#### Instructions
**1.** Decide whether each statement agrees with the hyphen essay, answering yes or no and quoting the words of the essay that settle it. (a) The writer read tombstones after visiting loved ones who had passed on. (b) The writer says God is bound by time. (c) The writer says every hyphen stretches long.
**2.** Pick up the hyphen essay after its closing question and write the next few paragraphs in the same voice.

#### Reading passage
###

The Hyphen

I don’t love beginning on a sober note, but sometimes that’s the only honest path to something meaningful. Stay with me—it doesn’t end where it starts.

There are truths that quietly, permanently reshape the way you see life. This is one of them.

Years ago, after visiting loved ones who had passed on, I would walk through a cemetery and read the tombstones. One detail was always the same: two dates, a birth and a death, separated by a small hyphen. That little line began to haunt me.

Every person who has ever lived has lived inside that hyphen.

Every joy and every sorrow. Every victory, every failure, every prayer whispered and every tear shed. The entire human experience is compressed into that small line between two dates. Some hyphens stretch long; others end far too soon. But every one of them is finite.

And then there’s sonder—the realization that every stranger you see has an inner life just as vivid and complex as your own. As real as my memories and emotions are to me, theirs were just as real to them. Yet when I stand before a tombstone, all of that depth—love, fear, laughter, regret—is reduced to a hyphen. I have no idea who they were. Just a line between two dates.

From Genesis 1 until now, there has always been the cycle of time: “the evening and the morning were the first day.” And so it has been ever since. “To every thing there is a season, and a time to every purpose under the heaven” (Ecclesiastes 3:1).

There was a season in my life when my biggest worry was whether dinner would be beans or jollof rice. Now my concerns are heavier, more complex. Time has a way of doing that.

Time itself is a strange thing. When did it actually begin? When did the first shadow move across the ground? When did the sand in the hourglass start to fall? When did the clock begin to tick?

John 1:1 — In the beginning was the Word.

“The beginning” refers to that precise moment on the number line when time started counting. If you could build a time machine and travel backward as far as possible, you would reach that point—and no further. And when you arrived, you would find that God was already there.

And if you traveled forward to the farthest possible future, to the end of time itself, you would discover the same truth: God is already there.

For God, there are no dates flanking the line, just have the hyphen. And even that image falls short, because God is not bound by time at all. Every event that has ever occurred in the universe has happened within time’s number line. God exists outside of it.

“I am Alpha and Omega, the beginning and the ending, saith the Lord, which is, and which was, and which is to come, the Almighty” (Revelation 1:8).

Try, for a moment, to think beyond time. What would that even be like?

###

#### Extracted material
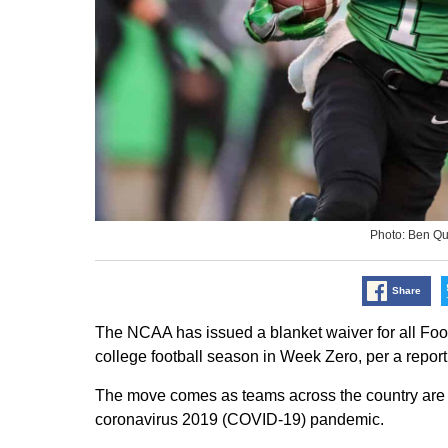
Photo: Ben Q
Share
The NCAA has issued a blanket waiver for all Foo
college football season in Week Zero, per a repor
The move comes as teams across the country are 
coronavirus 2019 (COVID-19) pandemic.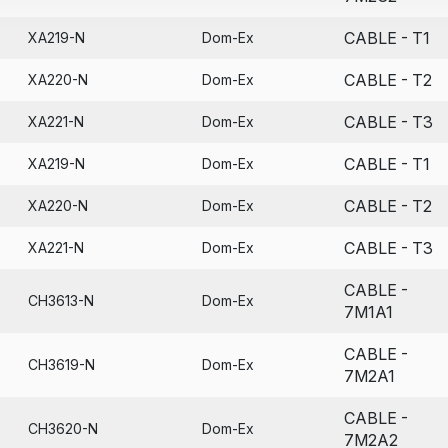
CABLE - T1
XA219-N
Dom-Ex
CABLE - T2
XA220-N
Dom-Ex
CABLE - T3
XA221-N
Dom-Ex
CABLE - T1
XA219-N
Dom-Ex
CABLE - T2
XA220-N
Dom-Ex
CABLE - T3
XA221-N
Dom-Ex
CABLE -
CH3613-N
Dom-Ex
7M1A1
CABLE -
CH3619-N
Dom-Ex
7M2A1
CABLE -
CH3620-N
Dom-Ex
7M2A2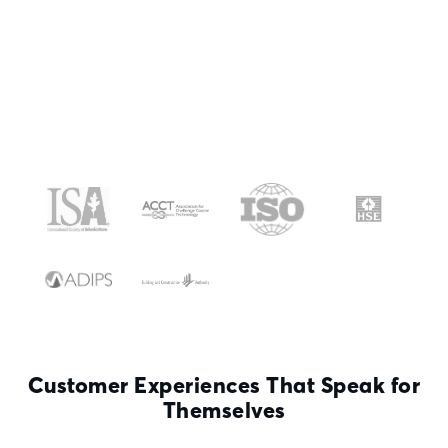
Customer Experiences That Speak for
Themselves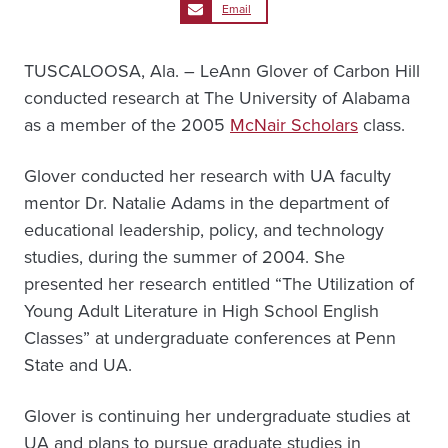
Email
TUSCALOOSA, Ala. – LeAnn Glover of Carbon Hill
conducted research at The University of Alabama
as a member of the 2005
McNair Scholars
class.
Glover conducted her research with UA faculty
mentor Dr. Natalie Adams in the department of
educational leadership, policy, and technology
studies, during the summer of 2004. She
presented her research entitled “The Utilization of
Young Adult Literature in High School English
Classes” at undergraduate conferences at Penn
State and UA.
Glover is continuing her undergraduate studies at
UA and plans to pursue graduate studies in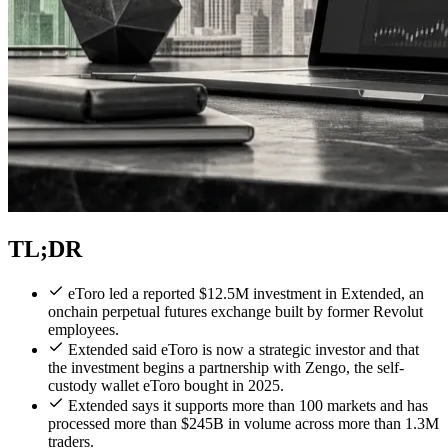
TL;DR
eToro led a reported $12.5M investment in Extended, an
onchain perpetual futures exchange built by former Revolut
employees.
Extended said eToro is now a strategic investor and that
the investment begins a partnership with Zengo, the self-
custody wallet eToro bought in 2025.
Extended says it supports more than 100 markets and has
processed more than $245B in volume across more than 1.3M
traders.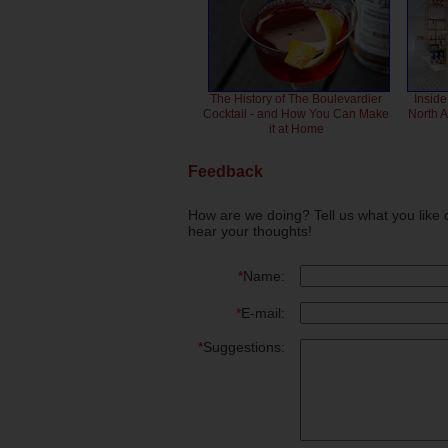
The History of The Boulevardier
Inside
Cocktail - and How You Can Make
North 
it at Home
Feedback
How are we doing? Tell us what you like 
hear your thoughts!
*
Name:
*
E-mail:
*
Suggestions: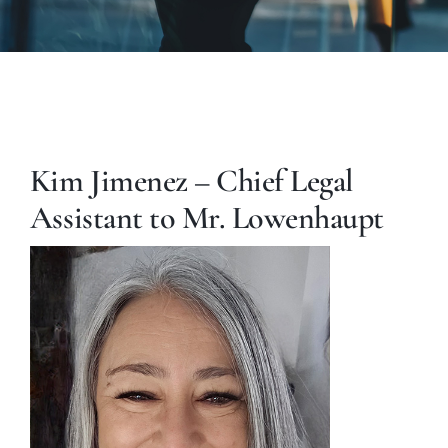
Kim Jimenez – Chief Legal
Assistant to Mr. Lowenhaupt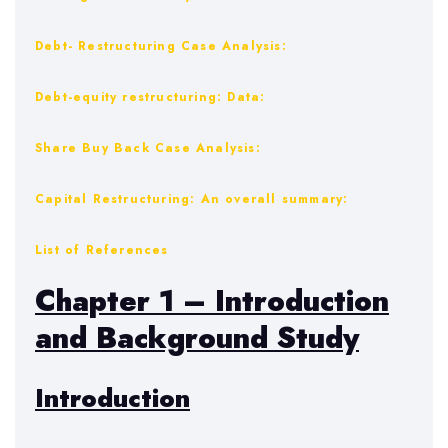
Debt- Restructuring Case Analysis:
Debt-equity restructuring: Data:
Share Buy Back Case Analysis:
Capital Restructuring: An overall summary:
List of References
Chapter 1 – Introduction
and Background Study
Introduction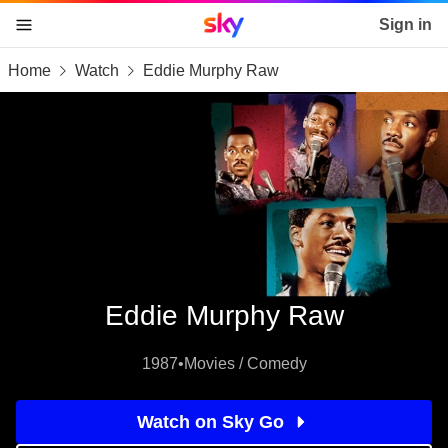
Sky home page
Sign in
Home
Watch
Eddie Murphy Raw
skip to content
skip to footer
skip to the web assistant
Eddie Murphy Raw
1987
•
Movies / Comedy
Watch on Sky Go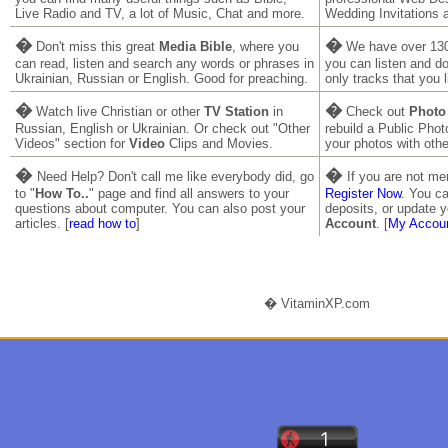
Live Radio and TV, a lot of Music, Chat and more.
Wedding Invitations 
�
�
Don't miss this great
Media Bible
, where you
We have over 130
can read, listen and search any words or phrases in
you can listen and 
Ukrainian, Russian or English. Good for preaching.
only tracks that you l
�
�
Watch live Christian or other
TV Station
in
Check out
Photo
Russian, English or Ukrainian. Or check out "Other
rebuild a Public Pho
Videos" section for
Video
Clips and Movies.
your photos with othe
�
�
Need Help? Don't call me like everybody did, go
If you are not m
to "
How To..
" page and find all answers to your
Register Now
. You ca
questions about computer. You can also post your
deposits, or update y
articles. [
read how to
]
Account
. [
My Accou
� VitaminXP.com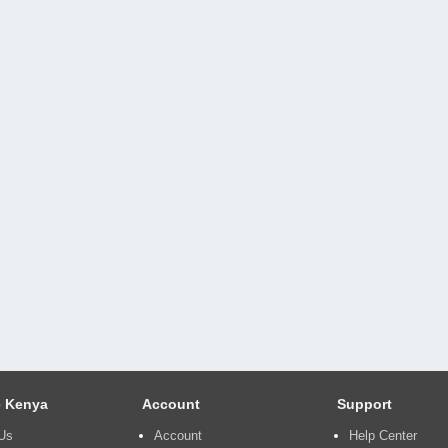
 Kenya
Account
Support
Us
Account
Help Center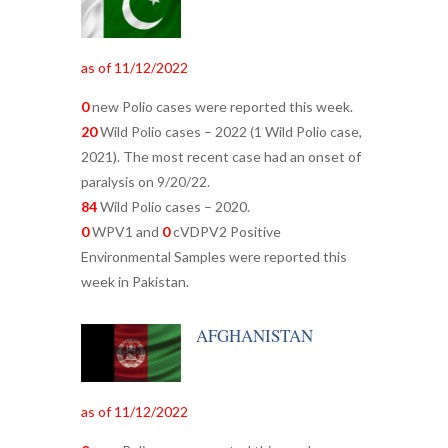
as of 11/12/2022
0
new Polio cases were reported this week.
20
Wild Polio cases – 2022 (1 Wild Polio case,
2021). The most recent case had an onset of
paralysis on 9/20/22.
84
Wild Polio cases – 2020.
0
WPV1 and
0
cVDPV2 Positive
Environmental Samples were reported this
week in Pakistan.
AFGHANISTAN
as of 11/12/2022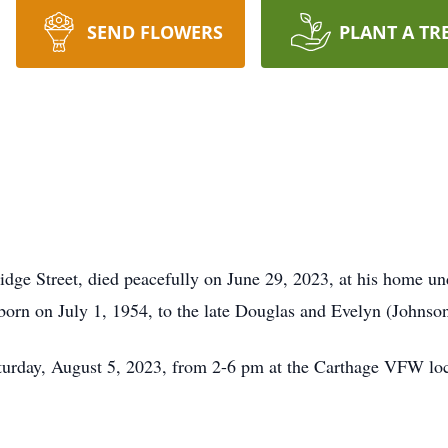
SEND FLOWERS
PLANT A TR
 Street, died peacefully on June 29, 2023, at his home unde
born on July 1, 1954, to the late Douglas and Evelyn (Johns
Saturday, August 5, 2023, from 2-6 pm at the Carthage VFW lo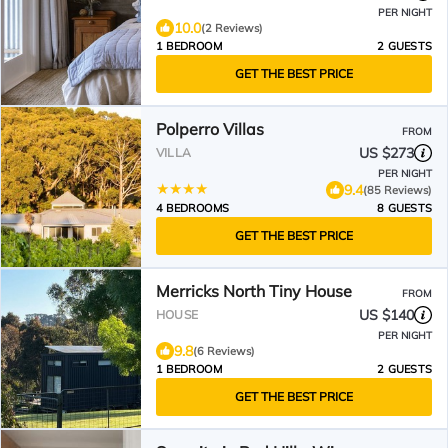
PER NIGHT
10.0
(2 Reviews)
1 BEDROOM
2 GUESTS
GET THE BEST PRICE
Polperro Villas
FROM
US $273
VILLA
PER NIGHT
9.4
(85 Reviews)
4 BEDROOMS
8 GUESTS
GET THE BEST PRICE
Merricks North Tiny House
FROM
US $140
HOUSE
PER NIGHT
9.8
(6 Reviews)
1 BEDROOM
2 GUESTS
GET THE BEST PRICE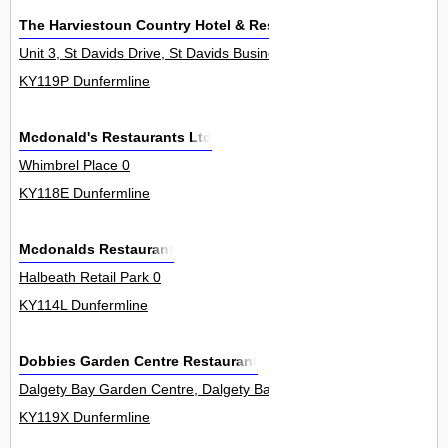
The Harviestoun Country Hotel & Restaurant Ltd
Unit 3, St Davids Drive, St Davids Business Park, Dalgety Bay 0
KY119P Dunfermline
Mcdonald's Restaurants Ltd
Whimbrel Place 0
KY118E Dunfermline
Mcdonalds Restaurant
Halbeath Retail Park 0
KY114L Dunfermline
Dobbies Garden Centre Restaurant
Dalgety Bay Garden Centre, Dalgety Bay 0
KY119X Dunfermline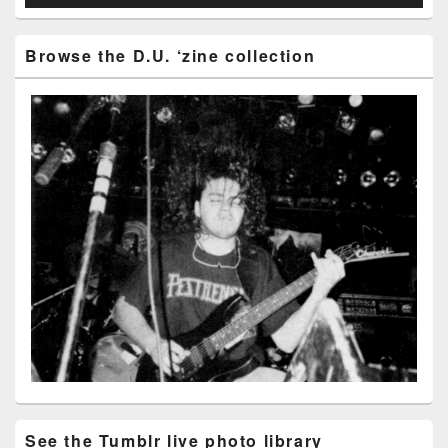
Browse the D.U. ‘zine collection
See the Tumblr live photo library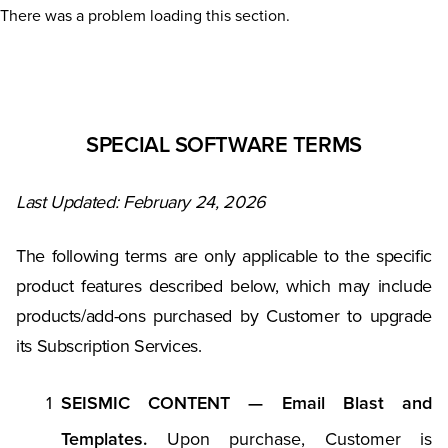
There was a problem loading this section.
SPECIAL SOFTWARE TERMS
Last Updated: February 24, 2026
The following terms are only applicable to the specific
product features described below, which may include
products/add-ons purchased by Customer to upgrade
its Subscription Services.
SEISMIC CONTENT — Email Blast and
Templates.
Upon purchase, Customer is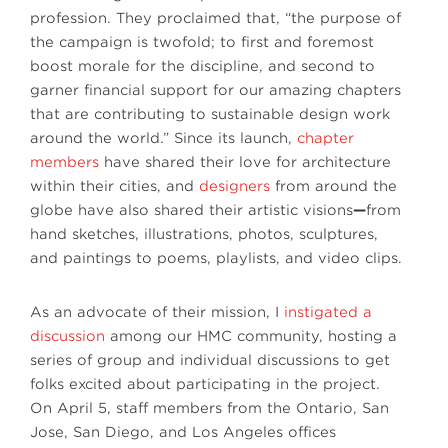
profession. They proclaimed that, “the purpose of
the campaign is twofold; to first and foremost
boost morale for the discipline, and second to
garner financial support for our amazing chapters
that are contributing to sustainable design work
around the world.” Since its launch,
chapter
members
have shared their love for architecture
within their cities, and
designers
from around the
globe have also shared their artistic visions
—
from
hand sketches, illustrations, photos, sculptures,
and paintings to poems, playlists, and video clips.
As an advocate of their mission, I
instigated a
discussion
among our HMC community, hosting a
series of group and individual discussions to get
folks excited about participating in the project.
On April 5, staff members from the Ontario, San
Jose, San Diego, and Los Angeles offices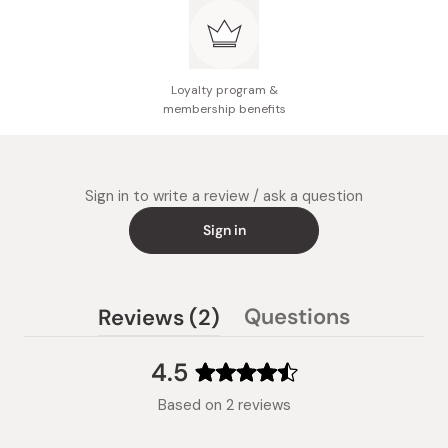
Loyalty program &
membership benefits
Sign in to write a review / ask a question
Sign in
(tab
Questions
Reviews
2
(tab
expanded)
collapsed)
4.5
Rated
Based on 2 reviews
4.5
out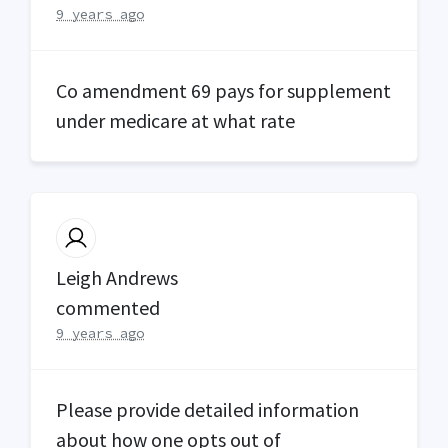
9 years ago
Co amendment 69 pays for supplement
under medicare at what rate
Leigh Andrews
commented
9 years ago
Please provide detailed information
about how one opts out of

###

#### Your responses
**1.**
(a) Yes: "after visiting loved ones who had passed on, I would walk through a cemetery and read the tombstones."
(b) No: "God is not bound by time at all."
(c) No: "Some hyphens stretch long; others end far too soon."

**2.**
We struggle with this because we are creatures of time. We measure life in years, distance in hours, and even speak of God as existing in “eternity past”—though “past” itself is a time-bound word. Still, Scripture tells us this much: before time existed, God is.

Jesus hints at that eternal reality in John 17:5:
“And now, O Father, glorify thou me with thine own self with the glory which I had with thee before the world was.” Before creation, before time, the Godhead existed in perfect unity and glory. Our time-bound minds cannot fully grasp what that means.

And then something astonishing happened.

When the Word became flesh, God did not merely step into His creation—He stepped into time itself.

“But when the fulness of the time was come, God sent forth his Son, made of a woman, made under the law” (Galatians 4:4).

The God who exists outside the number line looked at a single moment within it and declared, This is the fullness of time. And then He entered it.

In His humanity, the eternal Son received a birthdate—though He had existed forever. He accepted a death date—though death could not hold Him. The timeless One subjected Himself to seasons, to waiting, to hunger and weariness, to joy and grief.

He experienced betrayal and sorrow, suffering and death—and then resurrection. He knew the weeping that endures for the night and the joy that comes in the morning. The eternal Word, the Lord Jesus Christ, lived the entire human story inside the hyphen.

Why does this matter?

Two verses tell us why.

First, “For when we were yet without strength, in due time Christ died for the ungodly” (Romans 5:6).
The Eternal One entered time to redeem those bound by it.

Second, “For we have not an high priest which cannot be touched with the feeling of our infirmities; but was in all points tempted like as we are, yet without sin. Let us therefore come boldly unto the throne of grace, that we may obtain mercy, and find grace to help in time of need” (Hebrews 4:15–16).

He experienced the full ebb and flow of human life so that, when we suffer within our hyphen, we do not suffer alone.

He who had no beginning accepted a birth.
He who could not die accepted death.
So that those of us bound by time might live forever.

What a God we serve.
What a God we serve.

Sunday Afternoon Service, Faith Baptist Church Vermont, 1st Feb. 2026.